*** Block opens ***

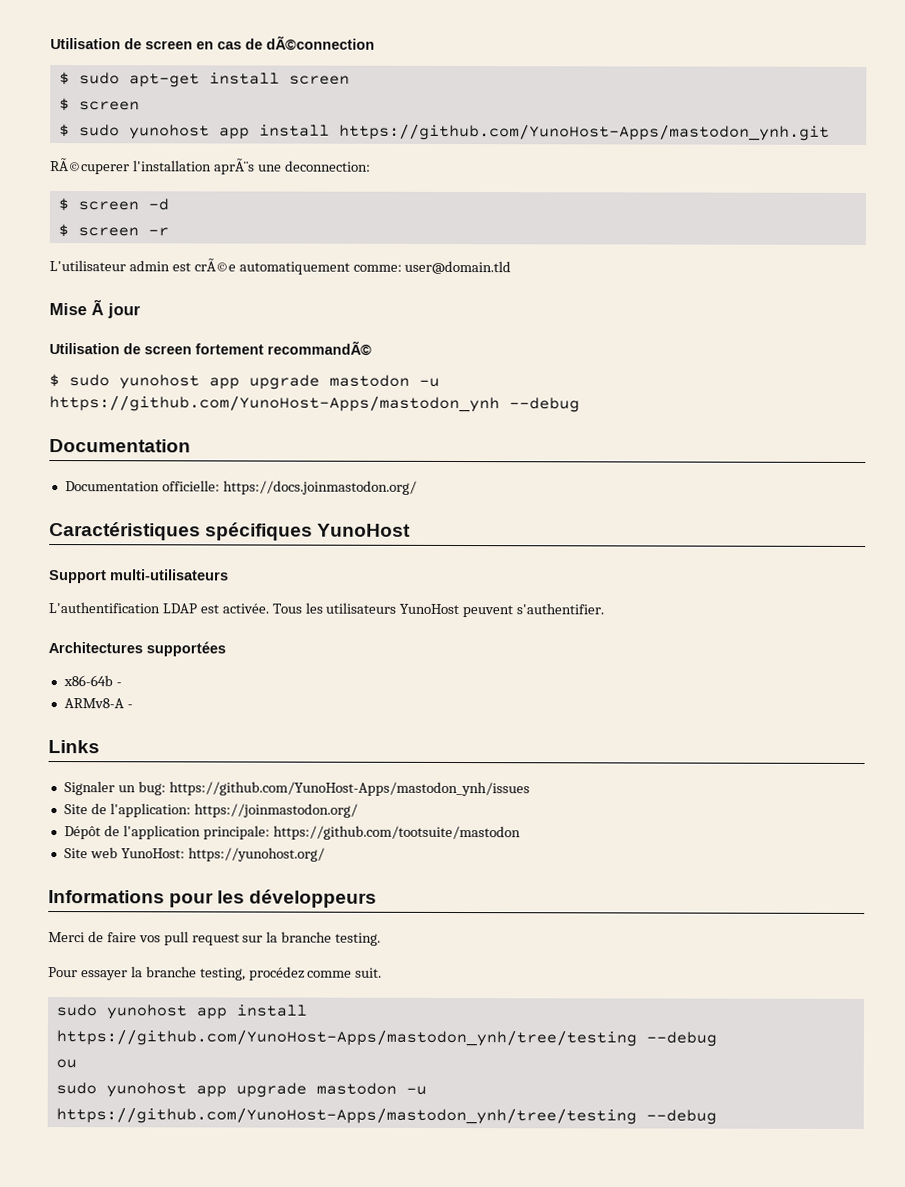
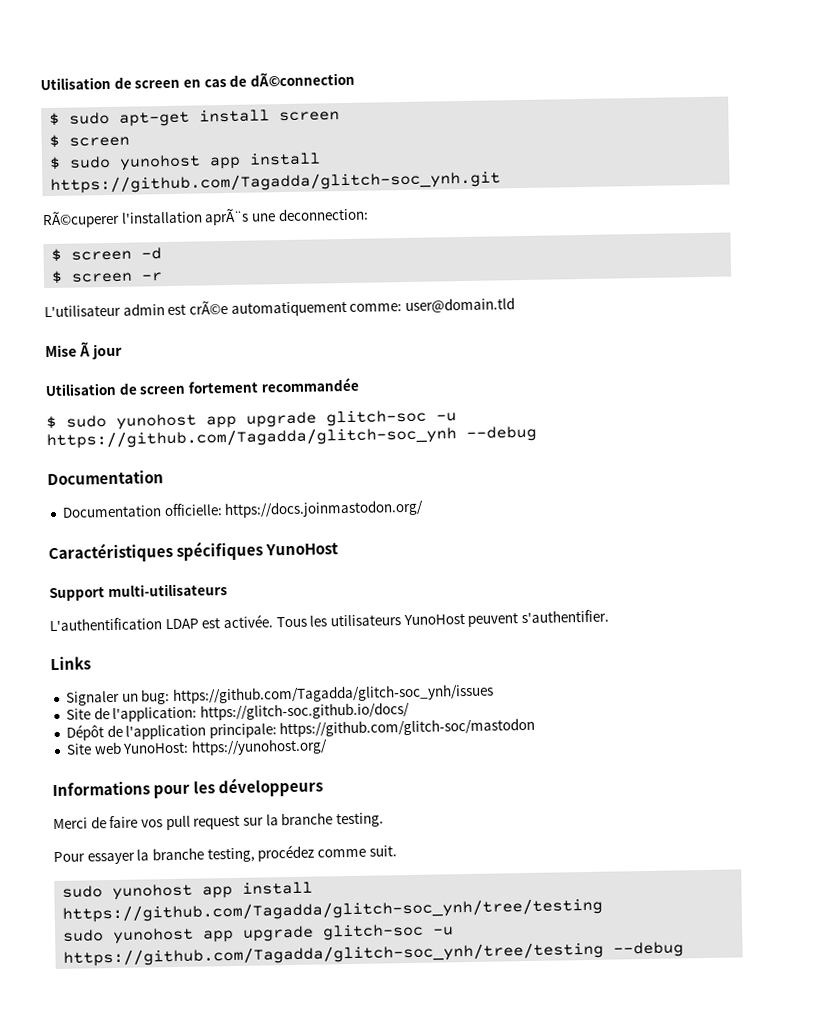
[338,123,830,141] https://github.com/YunoHost-Apps/mastodon_ynh.git -> [50,170,502,194] https://github.com/Tagadda/glitch-soc_ynh.git
[267,340,372,356] recommandÃ© -> [260,377,359,393] recommandée
[329,374,440,387] [49,395,500,413] mastodon -u https://github.com/YunoHost-Apps/mastodon_ynh -> [326,409,457,427] [46,426,457,450] glitch-soc -u https://github.com/Tagadda/glitch-soc_ynh
[48,641,226,657] [62,675,122,687] [63,698,133,709] // Architectures supportées // x86-64b - // ARMv8-A - -> (609, 616) none
[168,781,530,797] https://github.com/YunoHost-Apps/mastodon_ynh/issues -> [171,683,494,705] https://github.com/Tagadda/glitch-soc_ynh/issues
[193,803,358,818] https://joinmastodon.org/ -> [199,701,410,721] https://glitch-soc.github.io/docs/
[272,825,521,841] https://github.com/tootsuite/mastodon -> [279,717,536,738] https://github.com/glitch-soc/mastodon
[55,1029,717,1047] [55,1059,77,1069] [55,1082,427,1098] [55,1107,637,1125] https://github.com/YunoHost-Apps/mastodon_ynh/tree/testing --debug // ou // sudo yunohost app upgrade mastodon -u https://github.com/YunoHost-Apps/mastodon_ynh/tree/testing -> [62,897,604,923] [63,923,455,945] [63,941,605,967] https://github.com/Tagadda/glitch-soc_ynh/tree/testing // sudo yunohost app upgrade glitch-soc -u https://github.com/Tagadda/glitch-soc_ynh/tree/testing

*** Block closes ***

◆ ASSIGNED TASK ◆
Above are the records; print exactly the lines from the line with "[267,340,372,356] recommandÃ© ->" to the line with "[193,803,358,818] https://joinmastodon.org/ ->", including both, and nothing else.

◆ SOLUTION TO THE PROBLEM ◆
[267,340,372,356] recommandÃ© -> [260,377,359,393] recommandée
[329,374,440,387] [49,395,500,413] mastodon -u https://github.com/YunoHost-Apps/mastodon_ynh -> [326,409,457,427] [46,426,457,450] glitch-soc -u https://github.com/Tagadda/glitch-soc_ynh
[48,641,226,657] [62,675,122,687] [63,698,133,709] // Architectures supportées // x86-64b - // ARMv8-A - -> (609, 616) none
[168,781,530,797] https://github.com/YunoHost-Apps/mastodon_ynh/issues -> [171,683,494,705] https://github.com/Tagadda/glitch-soc_ynh/issues
[193,803,358,818] https://joinmastodon.org/ -> [199,701,410,721] https://glitch-soc.github.io/docs/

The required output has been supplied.